The algorithm you are using for your wavetable playback (returning to 0 if you exceed the wavetable length) means that you have only integer multiples of the sampling rate available as frequencies. The example you shared was 48000 / 14 as a frequency, and if you wanted to go higher, the next option is 48000 / 13, which takes you from 3428Hz to 3692Hz, which is just greater than a semitone.
Now to make the steps smaller, what would happen if you ran your synth at 96000Hz instead? Well, the original frequency would be 96000 / 28, which is again 3428Hz, but the next integer step up would be 96000 / 27 which is 3555Hz, so by doubling the sample rate, you have doubled the number of frequencies you can represent.
Obviously you’d then need to decimate to get back to your 48Khz output rate - you may find that doing this later on removes over aliasing aspects which is beneficial to your other algorithms in the signal chain, but of course this would mean you generate twice as many samples for each oversampling, and the CPU cost may be limiting what you can do.
Ok I’ll definitely look into this.
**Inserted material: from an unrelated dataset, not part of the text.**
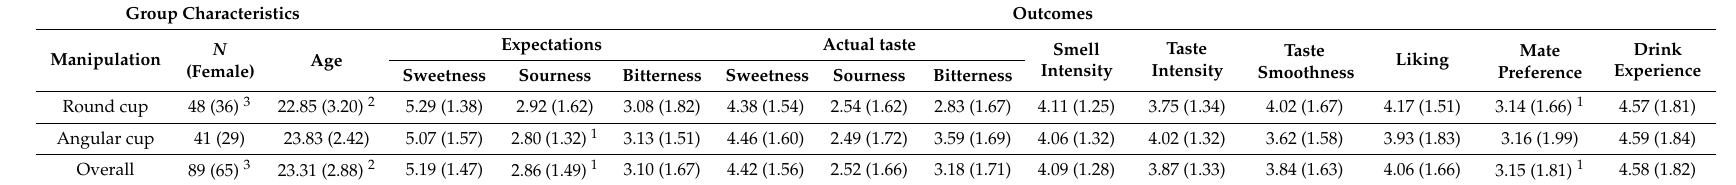
Table 2. Age and gender distributions across groups, and means (standard deviations) for all dependent variables (Study 2). Group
One thing I get a bit confused about is you say if I ran my synth at 96Hz, are you saying to change the sample rate in “audio settings” of Juce Plug-in Host / DAW or something like running the SynthVoice renderloop twice as fast?
it’s the most awesome open source juce visualizer that i ever found and also better than any other visualizer. you can turn up the fft size of its spectrum analyzer to the complete sampleRate and your cpu will still not fuck up for some reason
it’s a secret weapon. i only told you about the spectrum analyzer but you’ll see there are so many options you can’t even try them all (but they make sense)
Here is a video briefly demonstrating some of the capabilities of the synthesizer I am developing, including waveform editing, creation, folding, shaping, and mixing.
I’m assuming the proposal is that you generate your audio at an oversampled rate relative to the actual sampling rate, then you filter/downsample… there is a utility class for this in the Juce DSP classes (dsp::Oversampling), although it appears aimed at upsampling an existing audio buffer, for processing and then downsampling. In my own synth implementation I do use it, but added an extra function to create a upsampled buffer without any extra upsample processing (just providing an empty buffer at the multiple size based on the value of the oversampling rate to be used).